→ **Data**

________________________

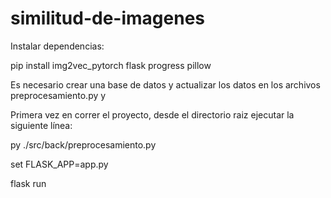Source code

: # similitud-de-imagenes


Instalar dependencias:

pip install img2vec_pytorch flask progress pillow


Es necesario crear una base de datos y actualizar los datos en los archivos preprocesamiento.py y 

Primera vez en correr el proyecto, desde el directorio raiz ejecutar la siguiente línea:

py ./src/back/preprocesamiento.py

set FLASK_APP=app.py

flask run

________________________

For each line above that contains the word "preprocesamiento", make a copy.

→ **Solution for this task**
Es necesario crear una base de datos y actualizar los datos en los archivos preprocesamiento.py y 
py ./src/back/preprocesamiento.py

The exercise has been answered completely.